Rewrite the items below, renaming "pie chart" as "circle graph" and leaving everything else unchanged. Omit the pictures from your answer.

### Material to process
================================
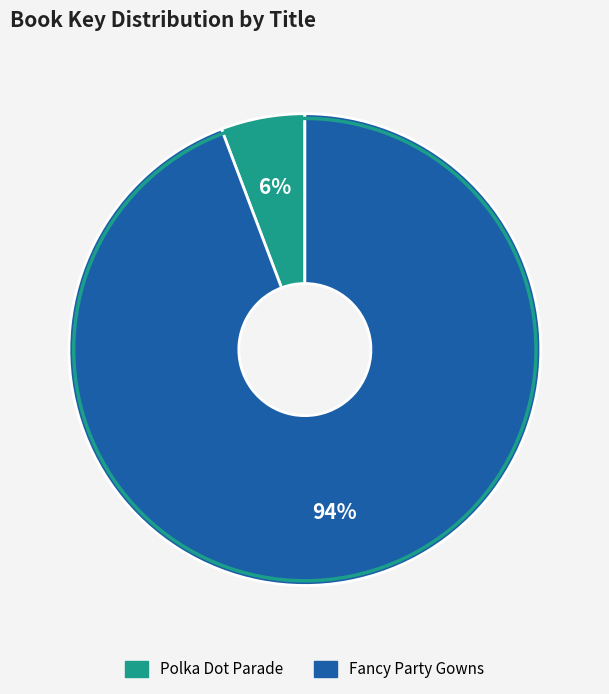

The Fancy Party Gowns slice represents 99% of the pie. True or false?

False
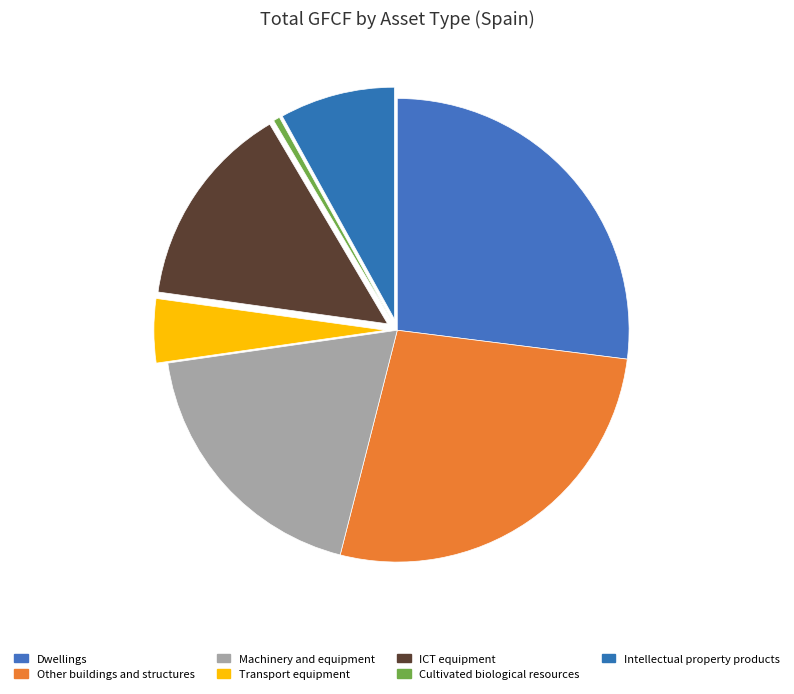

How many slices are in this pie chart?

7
================================
### Exercise result
The Fancy Party Gowns slice represents 99% of the pie. True or false?

False

How many slices are in this circle graph?

7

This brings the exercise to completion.